The composition: for each candidate policy θ, run N DES simulations (each a Monte Carlo sample), aggregate costs via percentile, hand to the gradient-free optimiser. See concepts/monte-carlo-simulation-under-uncertainty for the outer loop.

Tradeoffs

  • Compute cost. Each DES run is O(horizon × events-per-week); per article × merchant with N Monte Carlo samples × optimiser iterations, the total compute grows fast. Zalando amortises this by batching in the daily SageMaker Batch Transform + the online Lambda path.
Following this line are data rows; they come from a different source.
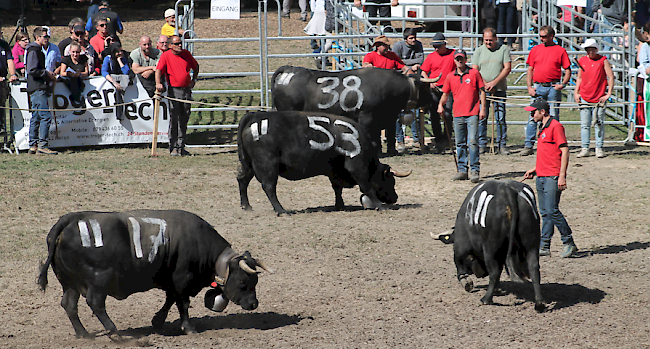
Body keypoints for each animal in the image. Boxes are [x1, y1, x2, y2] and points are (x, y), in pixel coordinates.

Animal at [38, 209, 270, 338]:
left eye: (256, 281)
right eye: (243, 282)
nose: (254, 304)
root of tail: (70, 220)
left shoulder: (171, 282)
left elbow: (170, 300)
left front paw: (157, 321)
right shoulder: (182, 280)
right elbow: (182, 304)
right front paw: (188, 328)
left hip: (70, 284)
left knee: (69, 305)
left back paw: (83, 333)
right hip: (98, 281)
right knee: (96, 304)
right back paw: (115, 332)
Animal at [238, 111, 410, 215]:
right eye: (391, 181)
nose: (395, 198)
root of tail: (255, 116)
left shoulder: (334, 171)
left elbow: (337, 188)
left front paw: (339, 206)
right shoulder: (357, 165)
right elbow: (366, 187)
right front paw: (380, 206)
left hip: (249, 164)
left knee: (242, 180)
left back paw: (246, 206)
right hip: (267, 165)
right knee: (269, 187)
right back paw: (281, 210)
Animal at [438, 179, 544, 310]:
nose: (480, 274)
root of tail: (507, 190)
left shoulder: (461, 245)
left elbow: (459, 261)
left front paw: (465, 281)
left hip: (490, 247)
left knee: (494, 272)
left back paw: (486, 299)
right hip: (531, 244)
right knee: (534, 268)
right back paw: (539, 303)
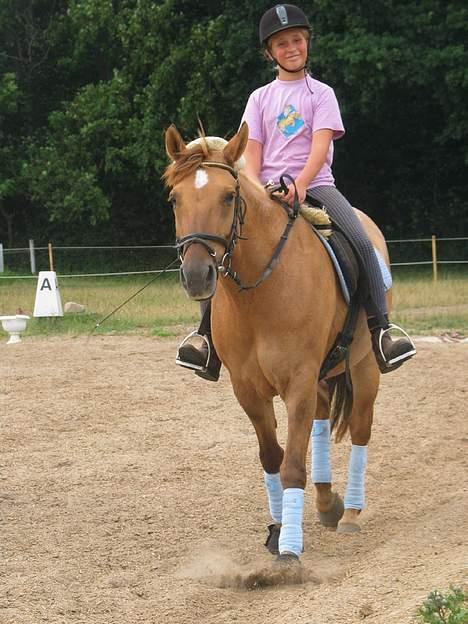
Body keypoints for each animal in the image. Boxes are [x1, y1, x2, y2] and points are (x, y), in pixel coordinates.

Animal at [165, 123, 388, 564]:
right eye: (175, 199)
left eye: (228, 196)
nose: (197, 276)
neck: (259, 294)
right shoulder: (248, 388)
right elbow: (273, 457)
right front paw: (279, 528)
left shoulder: (298, 381)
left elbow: (292, 466)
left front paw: (288, 550)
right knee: (321, 421)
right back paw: (325, 503)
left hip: (363, 366)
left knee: (360, 428)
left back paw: (351, 512)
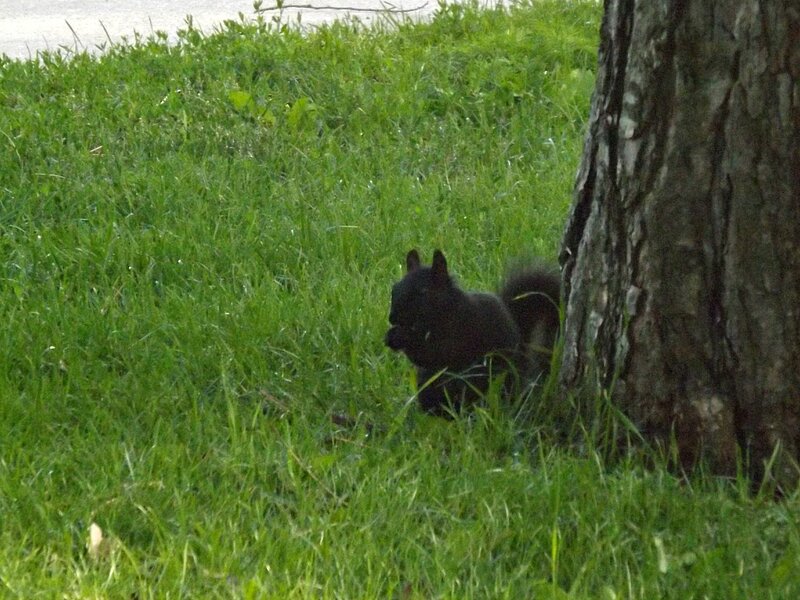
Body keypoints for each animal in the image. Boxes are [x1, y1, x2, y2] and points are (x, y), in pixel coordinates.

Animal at [385, 249, 560, 416]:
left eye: (422, 293)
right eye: (394, 288)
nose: (392, 318)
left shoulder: (462, 329)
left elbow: (435, 353)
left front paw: (400, 337)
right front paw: (391, 335)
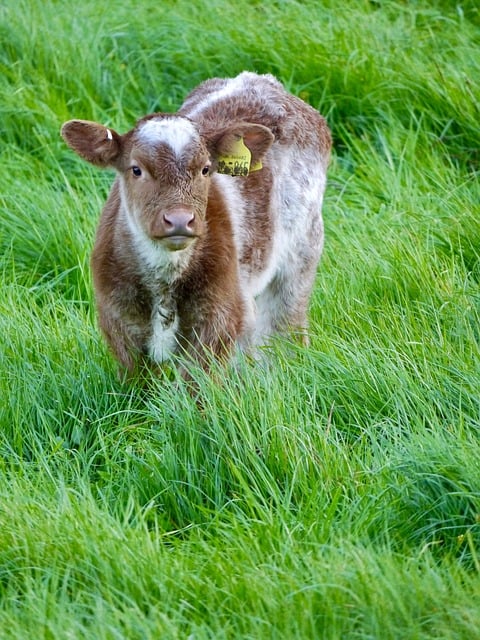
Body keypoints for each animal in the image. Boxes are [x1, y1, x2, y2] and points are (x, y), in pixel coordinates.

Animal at [61, 72, 330, 376]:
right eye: (136, 169)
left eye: (205, 169)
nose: (179, 219)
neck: (164, 279)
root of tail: (261, 79)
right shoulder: (118, 319)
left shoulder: (219, 316)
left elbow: (197, 382)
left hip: (302, 253)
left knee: (284, 329)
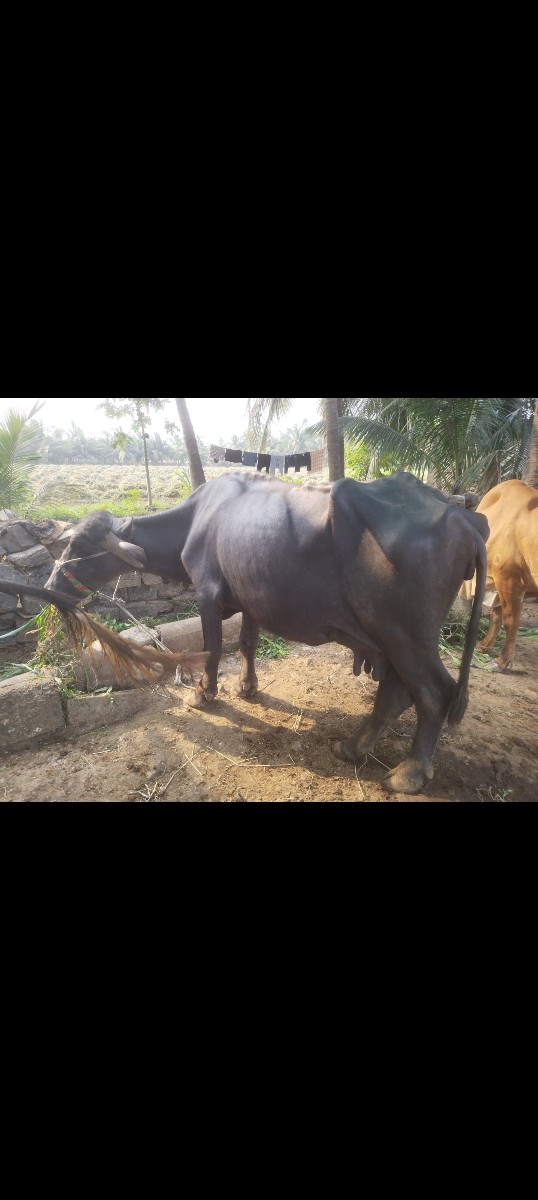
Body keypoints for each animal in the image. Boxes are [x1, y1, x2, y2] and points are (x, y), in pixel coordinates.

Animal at [2, 472, 488, 794]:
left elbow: (213, 648)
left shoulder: (208, 593)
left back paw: (408, 773)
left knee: (433, 693)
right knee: (396, 692)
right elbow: (248, 644)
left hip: (405, 635)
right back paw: (352, 747)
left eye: (79, 546)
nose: (50, 586)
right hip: (390, 639)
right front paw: (248, 687)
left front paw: (204, 693)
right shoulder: (251, 599)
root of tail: (464, 520)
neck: (198, 519)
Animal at [473, 479, 538, 670]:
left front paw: (503, 661)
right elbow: (496, 616)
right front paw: (484, 645)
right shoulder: (498, 584)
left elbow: (510, 620)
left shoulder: (510, 577)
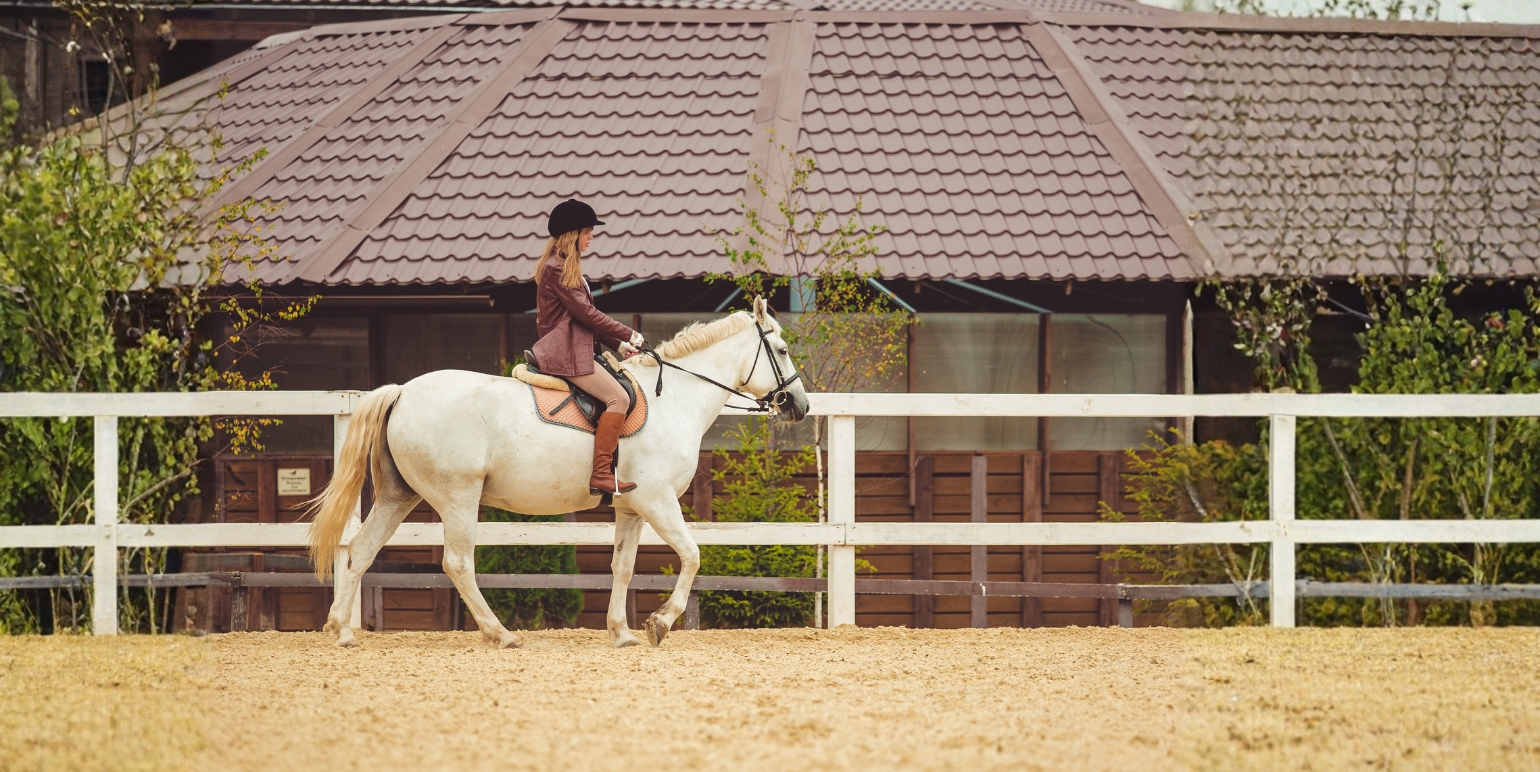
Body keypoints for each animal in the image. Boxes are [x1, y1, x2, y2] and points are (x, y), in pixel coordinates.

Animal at [306, 297, 810, 649]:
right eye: (782, 350)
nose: (800, 406)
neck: (674, 398)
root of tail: (403, 392)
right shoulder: (657, 500)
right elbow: (691, 556)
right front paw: (660, 623)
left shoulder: (631, 507)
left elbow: (623, 567)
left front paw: (621, 632)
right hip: (457, 498)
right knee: (458, 563)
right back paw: (501, 634)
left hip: (399, 496)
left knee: (362, 551)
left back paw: (343, 631)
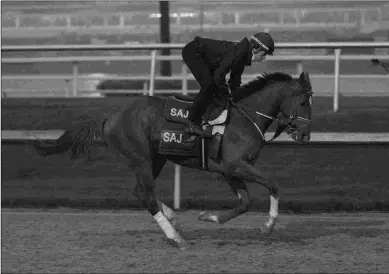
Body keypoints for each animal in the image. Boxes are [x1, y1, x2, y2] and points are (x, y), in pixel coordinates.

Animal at [32, 71, 312, 250]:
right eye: (302, 101)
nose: (305, 135)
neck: (245, 117)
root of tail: (112, 115)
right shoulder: (235, 165)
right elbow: (273, 184)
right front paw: (268, 226)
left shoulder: (228, 170)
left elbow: (245, 203)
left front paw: (209, 217)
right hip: (141, 158)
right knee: (146, 195)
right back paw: (177, 238)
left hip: (156, 159)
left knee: (141, 192)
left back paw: (173, 221)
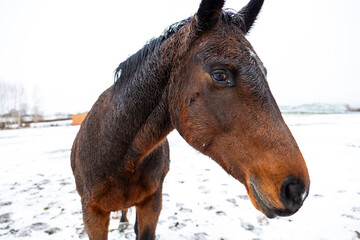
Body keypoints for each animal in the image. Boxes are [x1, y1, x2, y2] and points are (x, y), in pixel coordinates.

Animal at [70, 0, 310, 239]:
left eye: (264, 72)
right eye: (220, 75)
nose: (297, 189)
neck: (117, 153)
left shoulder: (152, 203)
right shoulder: (92, 215)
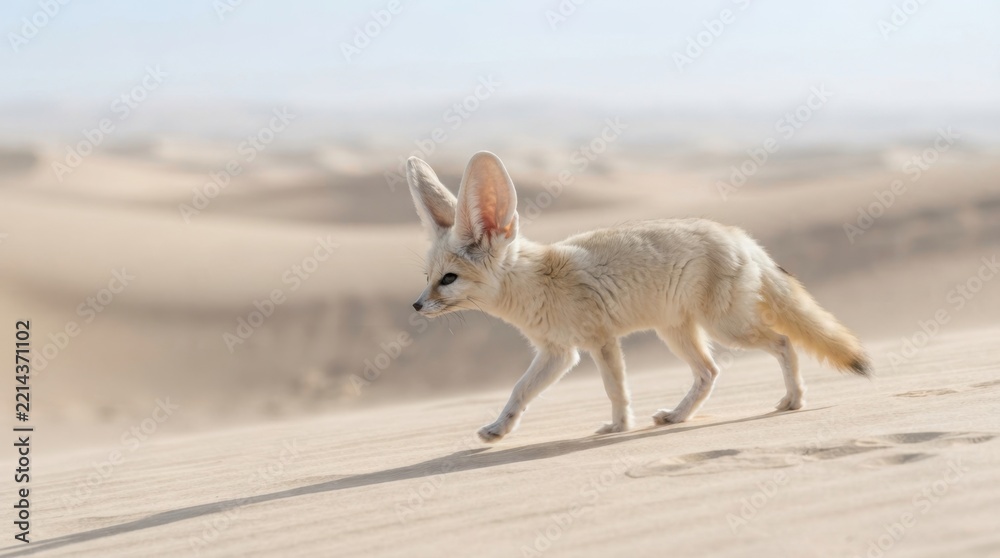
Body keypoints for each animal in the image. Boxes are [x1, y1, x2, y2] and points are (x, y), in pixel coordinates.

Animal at [407, 151, 871, 443]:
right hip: (678, 333)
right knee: (710, 372)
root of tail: (740, 236)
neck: (536, 282)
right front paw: (499, 429)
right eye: (428, 278)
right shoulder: (558, 352)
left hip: (728, 328)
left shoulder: (598, 341)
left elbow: (615, 389)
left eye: (448, 279)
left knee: (784, 342)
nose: (416, 306)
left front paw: (619, 427)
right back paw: (678, 416)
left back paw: (794, 400)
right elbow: (519, 391)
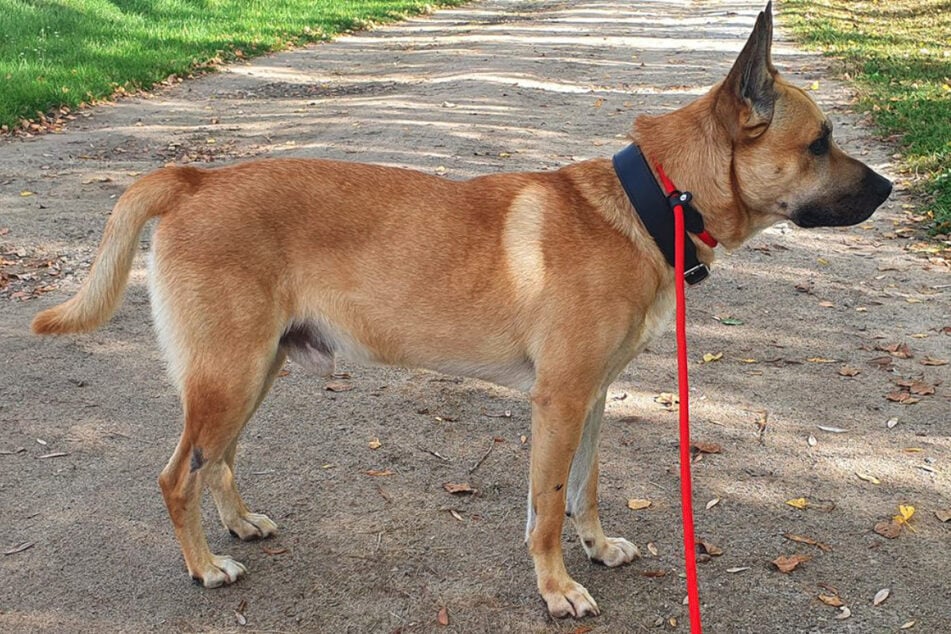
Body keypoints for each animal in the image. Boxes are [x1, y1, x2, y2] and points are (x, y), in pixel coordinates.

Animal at [31, 2, 892, 616]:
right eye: (818, 143)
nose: (890, 189)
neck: (651, 201)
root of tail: (194, 179)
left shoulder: (591, 398)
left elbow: (585, 487)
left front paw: (595, 546)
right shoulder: (559, 400)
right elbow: (546, 505)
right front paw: (555, 587)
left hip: (254, 374)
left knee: (219, 464)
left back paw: (238, 524)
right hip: (228, 378)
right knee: (178, 476)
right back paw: (206, 566)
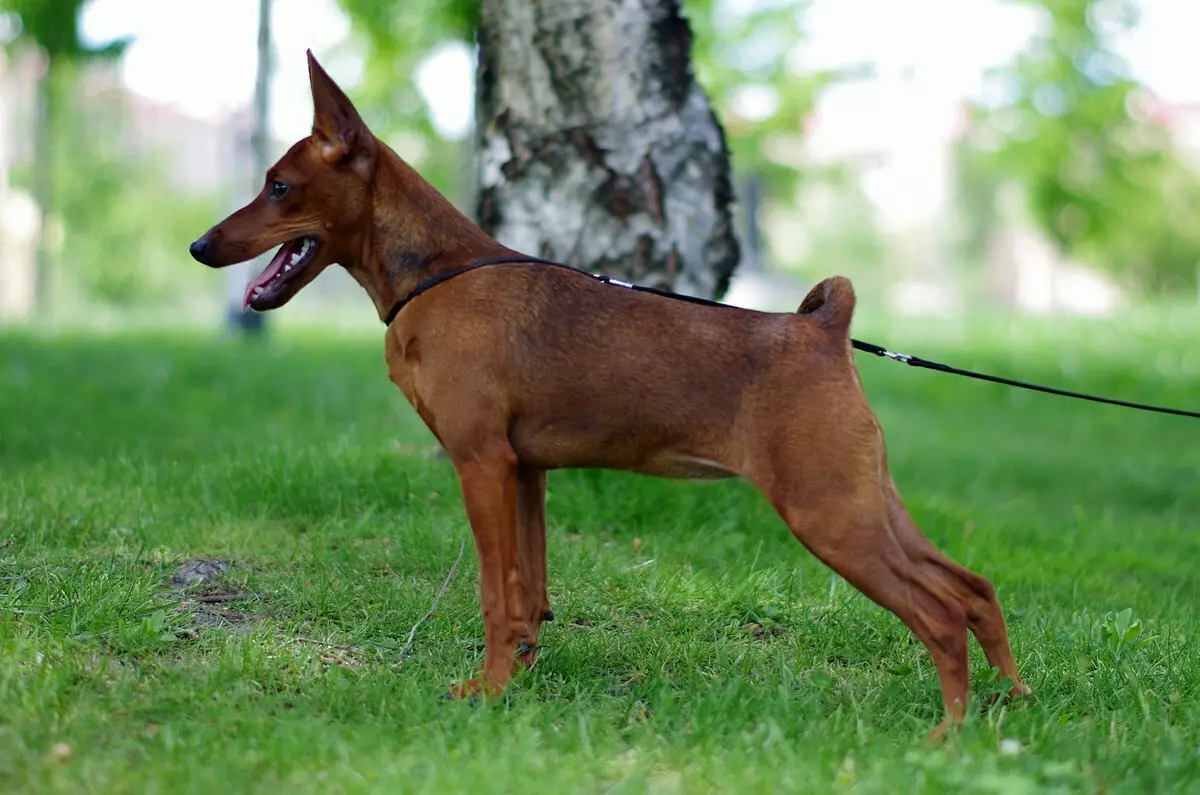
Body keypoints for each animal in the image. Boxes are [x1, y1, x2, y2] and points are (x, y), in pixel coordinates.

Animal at [192, 49, 1027, 739]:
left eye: (279, 186)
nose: (201, 246)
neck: (436, 273)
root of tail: (823, 329)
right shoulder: (524, 472)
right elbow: (527, 592)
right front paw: (520, 679)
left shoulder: (481, 463)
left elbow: (495, 592)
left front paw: (487, 692)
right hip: (866, 500)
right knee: (974, 587)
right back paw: (1013, 701)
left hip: (829, 513)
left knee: (939, 613)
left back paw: (949, 734)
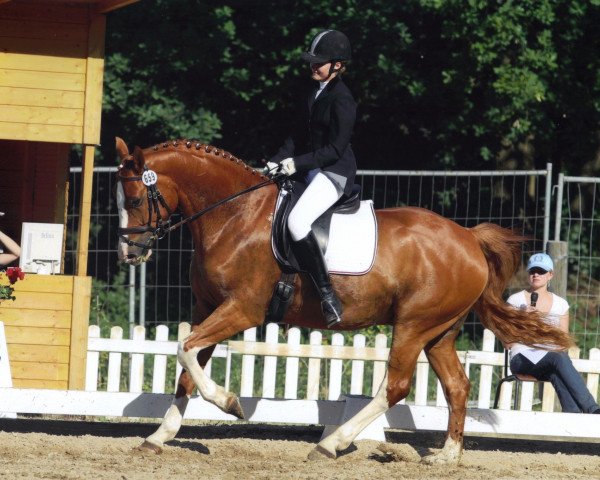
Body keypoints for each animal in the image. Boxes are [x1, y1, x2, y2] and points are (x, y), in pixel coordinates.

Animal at [116, 138, 572, 464]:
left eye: (135, 200)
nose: (128, 253)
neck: (234, 216)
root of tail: (469, 239)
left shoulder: (241, 310)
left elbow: (184, 349)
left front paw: (231, 404)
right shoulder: (206, 308)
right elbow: (187, 367)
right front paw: (157, 437)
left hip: (414, 325)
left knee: (396, 386)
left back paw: (332, 443)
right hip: (439, 331)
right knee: (457, 386)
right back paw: (446, 456)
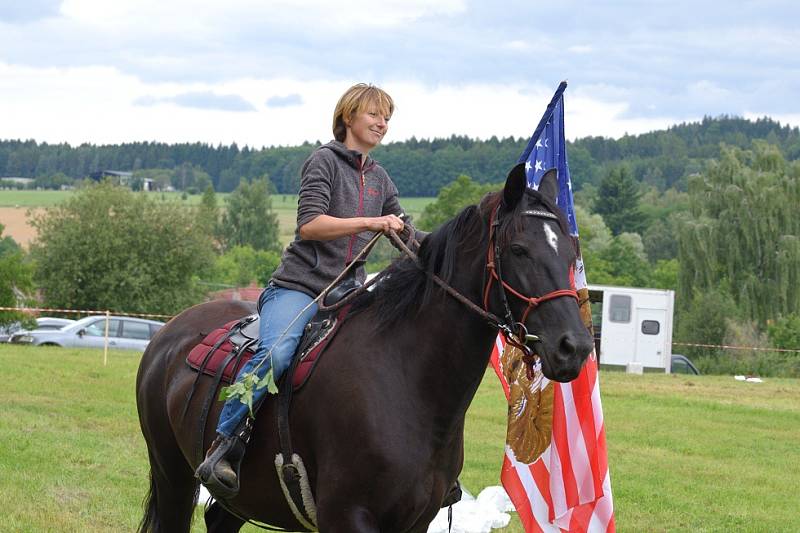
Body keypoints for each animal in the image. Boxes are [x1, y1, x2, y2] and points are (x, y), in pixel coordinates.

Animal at [134, 164, 592, 528]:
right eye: (518, 249)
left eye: (571, 250)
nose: (575, 346)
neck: (409, 382)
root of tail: (168, 335)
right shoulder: (349, 516)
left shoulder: (416, 522)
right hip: (174, 478)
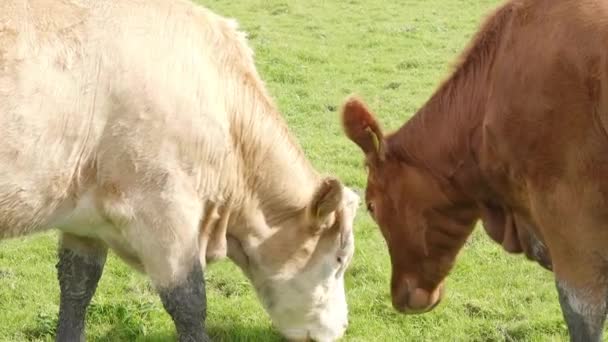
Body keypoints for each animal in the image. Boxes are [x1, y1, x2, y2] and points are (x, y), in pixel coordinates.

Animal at [0, 0, 360, 342]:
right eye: (341, 258)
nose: (343, 325)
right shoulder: (162, 207)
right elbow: (188, 301)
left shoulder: (85, 219)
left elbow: (77, 286)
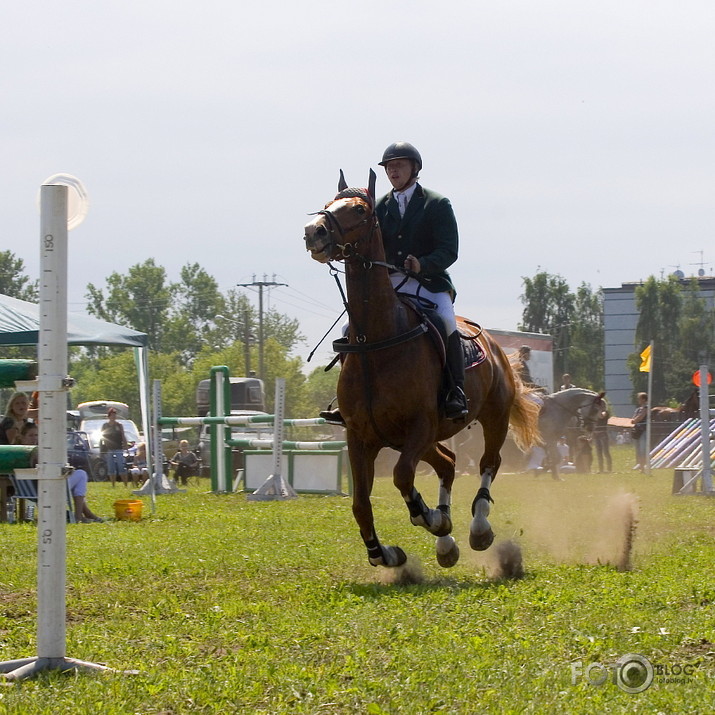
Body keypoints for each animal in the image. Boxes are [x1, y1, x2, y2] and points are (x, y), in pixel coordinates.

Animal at [304, 173, 544, 572]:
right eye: (327, 203)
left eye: (359, 210)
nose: (313, 232)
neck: (376, 341)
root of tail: (496, 346)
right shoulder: (361, 436)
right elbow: (360, 503)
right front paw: (383, 552)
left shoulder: (420, 426)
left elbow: (402, 476)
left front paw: (428, 517)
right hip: (420, 438)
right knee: (448, 464)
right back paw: (446, 543)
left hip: (492, 417)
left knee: (488, 463)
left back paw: (476, 529)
  • Event-ordering choices are non-obvious. Reasonable people can disagree on whether to model inbound as beginning-of-week, end-of-week, or distributed — and the choice materially changes fulfilment rates in the simulation. Zalando's half-before / half-after is a sensible split, but it's a modelling choice, not a mechanical consequence.
  • 12-week horizon is a fashion-commerce-specific choice. Shorter horizons miss seasonal + decay-phase effects; longer horizons compound uncertainty and demand more compute.